Before you get started:

  •  Know your current therapy goals. Pick a sound (like /r/, /s/, /l/) or a group of sounds (velars, /k,g/). If you’re not sure contact your SLP for a therapy update.
  •  Use the picture cards and practice pages your therapist has sent home or make your own simple cards.

Ways to play:

  • Cut apart the picture cards. Hide them around a dark room. Turn off the lights and give your student a flashlight. Each time he finds a picture card, have him say it alone or in a sentence.
  • Place 10 picture cards on a table. Compete with your child to create silly, weird sentences using as many target words as possible.
  • Slide a paper clip onto each picture card.

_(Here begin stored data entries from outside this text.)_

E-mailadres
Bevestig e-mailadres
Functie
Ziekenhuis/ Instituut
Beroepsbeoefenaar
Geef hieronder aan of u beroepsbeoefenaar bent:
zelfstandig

Scatter the cards on the floor. Attach a magnet to a string and go fishing. Each time your student catches a “fish” practice the target word together.
  • Read aloud together and have her identify and repeat words that contain her target sound as you encounter them together in the story.
  • In the car, play I Spy, looking for items that begin with the target sound.
  • Gather magazines and catalogs. Armed with scissors, glue and construction paper, work together to find pictures of items that contain the target sound. As you cut and paste them onto a collage, use the target words in sentences.

If you are unsure about your practice time, ask your therapist if you can sit in on a visit. Or perhaps she can email a video of techniques that are working in the therapy sessions. We are eager to see your children make progress and achieve their goals, so we’ll do whatever we can to encourage super fun and functional home practice.